◆ WHAT TO WORK ON ◆
Each line of the data has to be retyped exactly as it is.

Stored records
========
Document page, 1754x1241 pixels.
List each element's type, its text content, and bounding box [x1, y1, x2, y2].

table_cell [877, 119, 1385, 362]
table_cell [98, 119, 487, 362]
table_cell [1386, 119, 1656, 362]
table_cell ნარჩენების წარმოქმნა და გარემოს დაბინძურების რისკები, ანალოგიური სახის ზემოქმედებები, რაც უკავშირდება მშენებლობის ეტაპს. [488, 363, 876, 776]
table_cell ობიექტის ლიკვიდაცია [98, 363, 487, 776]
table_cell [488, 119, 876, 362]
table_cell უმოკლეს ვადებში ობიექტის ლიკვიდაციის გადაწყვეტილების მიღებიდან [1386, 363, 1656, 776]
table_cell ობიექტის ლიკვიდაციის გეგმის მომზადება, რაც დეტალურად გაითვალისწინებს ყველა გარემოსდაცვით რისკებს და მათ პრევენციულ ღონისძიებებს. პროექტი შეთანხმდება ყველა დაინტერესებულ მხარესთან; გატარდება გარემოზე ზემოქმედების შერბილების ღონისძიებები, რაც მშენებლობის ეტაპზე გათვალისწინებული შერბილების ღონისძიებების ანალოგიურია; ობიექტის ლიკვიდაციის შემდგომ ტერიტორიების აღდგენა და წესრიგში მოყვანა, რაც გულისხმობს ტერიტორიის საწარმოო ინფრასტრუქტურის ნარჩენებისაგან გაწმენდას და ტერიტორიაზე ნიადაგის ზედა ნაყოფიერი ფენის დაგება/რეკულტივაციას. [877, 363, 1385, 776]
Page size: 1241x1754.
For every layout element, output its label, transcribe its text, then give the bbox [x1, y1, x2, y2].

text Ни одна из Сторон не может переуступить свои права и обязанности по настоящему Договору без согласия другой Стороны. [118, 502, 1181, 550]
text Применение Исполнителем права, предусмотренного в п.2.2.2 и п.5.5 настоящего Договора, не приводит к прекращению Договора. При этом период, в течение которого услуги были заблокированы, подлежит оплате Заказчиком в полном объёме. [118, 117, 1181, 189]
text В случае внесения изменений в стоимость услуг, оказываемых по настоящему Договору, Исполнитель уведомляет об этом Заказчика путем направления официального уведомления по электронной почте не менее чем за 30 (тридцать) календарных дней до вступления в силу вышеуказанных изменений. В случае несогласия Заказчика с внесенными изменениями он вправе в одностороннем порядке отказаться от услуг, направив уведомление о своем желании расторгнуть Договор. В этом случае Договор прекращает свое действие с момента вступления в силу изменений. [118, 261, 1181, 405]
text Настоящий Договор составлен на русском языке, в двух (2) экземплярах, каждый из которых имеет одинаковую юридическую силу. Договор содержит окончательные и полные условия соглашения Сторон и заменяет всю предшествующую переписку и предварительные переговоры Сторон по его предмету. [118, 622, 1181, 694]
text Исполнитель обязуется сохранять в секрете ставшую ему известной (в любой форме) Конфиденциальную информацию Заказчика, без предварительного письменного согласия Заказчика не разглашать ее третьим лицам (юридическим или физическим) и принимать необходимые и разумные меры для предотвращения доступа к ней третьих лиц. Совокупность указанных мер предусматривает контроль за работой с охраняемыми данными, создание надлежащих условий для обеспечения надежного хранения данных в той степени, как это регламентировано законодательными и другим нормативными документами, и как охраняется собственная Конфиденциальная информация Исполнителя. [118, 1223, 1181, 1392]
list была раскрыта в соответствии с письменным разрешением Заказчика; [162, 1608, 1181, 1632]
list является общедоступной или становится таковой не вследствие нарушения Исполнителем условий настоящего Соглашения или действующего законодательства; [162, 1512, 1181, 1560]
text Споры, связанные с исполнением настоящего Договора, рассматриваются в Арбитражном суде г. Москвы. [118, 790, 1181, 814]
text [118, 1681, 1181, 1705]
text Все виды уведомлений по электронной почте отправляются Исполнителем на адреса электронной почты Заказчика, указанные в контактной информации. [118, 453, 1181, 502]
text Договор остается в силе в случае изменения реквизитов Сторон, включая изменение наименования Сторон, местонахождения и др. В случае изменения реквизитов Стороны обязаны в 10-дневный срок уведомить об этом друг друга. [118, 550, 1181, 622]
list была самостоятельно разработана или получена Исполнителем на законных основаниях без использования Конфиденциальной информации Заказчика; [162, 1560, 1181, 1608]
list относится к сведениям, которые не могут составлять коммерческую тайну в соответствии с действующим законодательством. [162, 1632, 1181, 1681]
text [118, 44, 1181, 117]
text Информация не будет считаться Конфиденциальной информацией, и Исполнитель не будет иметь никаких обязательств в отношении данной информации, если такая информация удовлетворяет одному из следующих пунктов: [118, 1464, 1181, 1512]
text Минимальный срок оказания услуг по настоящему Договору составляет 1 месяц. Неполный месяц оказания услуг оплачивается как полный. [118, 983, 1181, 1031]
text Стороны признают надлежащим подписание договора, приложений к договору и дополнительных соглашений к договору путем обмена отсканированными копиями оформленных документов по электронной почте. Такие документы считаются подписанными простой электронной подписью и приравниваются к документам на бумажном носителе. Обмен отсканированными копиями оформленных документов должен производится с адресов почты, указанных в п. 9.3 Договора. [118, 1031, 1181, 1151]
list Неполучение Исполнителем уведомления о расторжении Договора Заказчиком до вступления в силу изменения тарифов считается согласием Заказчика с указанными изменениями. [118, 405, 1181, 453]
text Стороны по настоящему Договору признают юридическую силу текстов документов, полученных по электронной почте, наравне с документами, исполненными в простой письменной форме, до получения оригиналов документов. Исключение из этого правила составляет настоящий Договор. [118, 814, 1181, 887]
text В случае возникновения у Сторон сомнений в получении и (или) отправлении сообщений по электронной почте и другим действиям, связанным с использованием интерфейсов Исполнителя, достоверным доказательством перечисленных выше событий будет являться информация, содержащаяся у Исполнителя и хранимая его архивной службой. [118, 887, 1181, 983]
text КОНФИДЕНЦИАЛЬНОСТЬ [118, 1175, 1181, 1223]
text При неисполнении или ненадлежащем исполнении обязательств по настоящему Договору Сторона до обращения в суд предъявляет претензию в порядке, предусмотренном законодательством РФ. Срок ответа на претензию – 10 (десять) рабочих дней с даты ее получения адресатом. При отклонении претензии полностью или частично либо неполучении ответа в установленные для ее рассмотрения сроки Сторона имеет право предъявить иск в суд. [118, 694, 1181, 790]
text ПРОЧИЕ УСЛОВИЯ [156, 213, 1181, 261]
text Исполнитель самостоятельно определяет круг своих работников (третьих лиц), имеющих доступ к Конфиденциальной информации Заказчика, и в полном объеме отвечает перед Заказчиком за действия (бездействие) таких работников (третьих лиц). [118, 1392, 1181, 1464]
========
◆ ANSWER BOX ◆
Document page, 1754x1241 pixels.
List each element's type, its text content, and bounding box [x1, y1, x2, y2].

table_cell [877, 119, 1385, 362]
table_cell [98, 119, 487, 362]
table_cell [1386, 119, 1656, 362]
table_cell ნარჩენების წარმოქმნა და გარემოს დაბინძურების რისკები, ანალოგიური სახის ზემოქმედებები, რაც უკავშირდება მშენებლობის ეტაპს. [488, 363, 876, 776]
table_cell ობიექტის ლიკვიდაცია [98, 363, 487, 776]
table_cell [488, 119, 876, 362]
table_cell უმოკლეს ვადებში ობიექტის ლიკვიდაციის გადაწყვეტილების მიღებიდან [1386, 363, 1656, 776]
table_cell ობიექტის ლიკვიდაციის გეგმის მომზადება, რაც დეტალურად გაითვალისწინებს ყველა გარემოსდაცვით რისკებს და მათ პრევენციულ ღონისძიებებს. პროექტი შეთანხმდება ყველა დაინტერესებულ მხარესთან; გატარდება გარემოზე ზემოქმედების შერბილების ღონისძიებები, რაც მშენებლობის ეტაპზე გათვალისწინებული შერბილების ღონისძიებების ანალოგიურია; ობიექტის ლიკვიდაციის შემდგომ ტერიტორიების აღდგენა და წესრიგში მოყვანა, რაც გულისხმობს ტერიტორიის საწარმოო ინფრასტრუქტურის ნარჩენებისაგან გაწმენდას და ტერიტორიაზე ნიადაგის ზედა ნაყოფიერი ფენის დაგება/რეკულტივაციას. [877, 363, 1385, 776]
Page size: 1241x1754.
For every layout element, output its label, transcribe its text, then give the bbox [x1, y1, x2, y2].

text Ни одна из Сторон не может переуступить свои права и обязанности по настоящему Договору без согласия другой Стороны. [118, 502, 1181, 550]
text Применение Исполнителем права, предусмотренного в п.2.2.2 и п.5.5 настоящего Договора, не приводит к прекращению Договора. При этом период, в течение которого услуги были заблокированы, подлежит оплате Заказчиком в полном объёме. [118, 117, 1181, 189]
text В случае внесения изменений в стоимость услуг, оказываемых по настоящему Договору, Исполнитель уведомляет об этом Заказчика путем направления официального уведомления по электронной почте не менее чем за 30 (тридцать) календарных дней до вступления в силу вышеуказанных изменений. В случае несогласия Заказчика с внесенными изменениями он вправе в одностороннем порядке отказаться от услуг, направив уведомление о своем желании расторгнуть Договор. В этом случае Договор прекращает свое действие с момента вступления в силу изменений. [118, 261, 1181, 405]
text Настоящий Договор составлен на русском языке, в двух (2) экземплярах, каждый из которых имеет одинаковую юридическую силу. Договор содержит окончательные и полные условия соглашения Сторон и заменяет всю предшествующую переписку и предварительные переговоры Сторон по его предмету. [118, 622, 1181, 694]
text Исполнитель обязуется сохранять в секрете ставшую ему известной (в любой форме) Конфиденциальную информацию Заказчика, без предварительного письменного согласия Заказчика не разглашать ее третьим лицам (юридическим или физическим) и принимать необходимые и разумные меры для предотвращения доступа к ней третьих лиц. Совокупность указанных мер предусматривает контроль за работой с охраняемыми данными, создание надлежащих условий для обеспечения надежного хранения данных в той степени, как это регламентировано законодательными и другим нормативными документами, и как охраняется собственная Конфиденциальная информация Исполнителя. [118, 1223, 1181, 1392]
list была раскрыта в соответствии с письменным разрешением Заказчика; [162, 1608, 1181, 1632]
list является общедоступной или становится таковой не вследствие нарушения Исполнителем условий настоящего Соглашения или действующего законодательства; [162, 1512, 1181, 1560]
text Споры, связанные с исполнением настоящего Договора, рассматриваются в Арбитражном суде г. Москвы. [118, 790, 1181, 814]
text [118, 1681, 1181, 1705]
text Все виды уведомлений по электронной почте отправляются Исполнителем на адреса электронной почты Заказчика, указанные в контактной информации. [118, 453, 1181, 502]
text Договор остается в силе в случае изменения реквизитов Сторон, включая изменение наименования Сторон, местонахождения и др. В случае изменения реквизитов Стороны обязаны в 10-дневный срок уведомить об этом друг друга. [118, 550, 1181, 622]
list была самостоятельно разработана или получена Исполнителем на законных основаниях без использования Конфиденциальной информации Заказчика; [162, 1560, 1181, 1608]
list относится к сведениям, которые не могут составлять коммерческую тайну в соответствии с действующим законодательством. [162, 1632, 1181, 1681]
text [118, 44, 1181, 117]
text Информация не будет считаться Конфиденциальной информацией, и Исполнитель не будет иметь никаких обязательств в отношении данной информации, если такая информация удовлетворяет одному из следующих пунктов: [118, 1464, 1181, 1512]
text Минимальный срок оказания услуг по настоящему Договору составляет 1 месяц. Неполный месяц оказания услуг оплачивается как полный. [118, 983, 1181, 1031]
text Стороны признают надлежащим подписание договора, приложений к договору и дополнительных соглашений к договору путем обмена отсканированными копиями оформленных документов по электронной почте. Такие документы считаются подписанными простой электронной подписью и приравниваются к документам на бумажном носителе. Обмен отсканированными копиями оформленных документов должен производится с адресов почты, указанных в п. 9.3 Договора. [118, 1031, 1181, 1151]
list Неполучение Исполнителем уведомления о расторжении Договора Заказчиком до вступления в силу изменения тарифов считается согласием Заказчика с указанными изменениями. [118, 405, 1181, 453]
text Стороны по настоящему Договору признают юридическую силу текстов документов, полученных по электронной почте, наравне с документами, исполненными в простой письменной форме, до получения оригиналов документов. Исключение из этого правила составляет настоящий Договор. [118, 814, 1181, 887]
text В случае возникновения у Сторон сомнений в получении и (или) отправлении сообщений по электронной почте и другим действиям, связанным с использованием интерфейсов Исполнителя, достоверным доказательством перечисленных выше событий будет являться информация, содержащаяся у Исполнителя и хранимая его архивной службой. [118, 887, 1181, 983]
text КОНФИДЕНЦИАЛЬНОСТЬ [118, 1175, 1181, 1223]
text При неисполнении или ненадлежащем исполнении обязательств по настоящему Договору Сторона до обращения в суд предъявляет претензию в порядке, предусмотренном законодательством РФ. Срок ответа на претензию – 10 (десять) рабочих дней с даты ее получения адресатом. При отклонении претензии полностью или частично либо неполучении ответа в установленные для ее рассмотрения сроки Сторона имеет право предъявить иск в суд. [118, 694, 1181, 790]
text ПРОЧИЕ УСЛОВИЯ [156, 213, 1181, 261]
text Исполнитель самостоятельно определяет круг своих работников (третьих лиц), имеющих доступ к Конфиденциальной информации Заказчика, и в полном объеме отвечает перед Заказчиком за действия (бездействие) таких работников (третьих лиц). [118, 1392, 1181, 1464]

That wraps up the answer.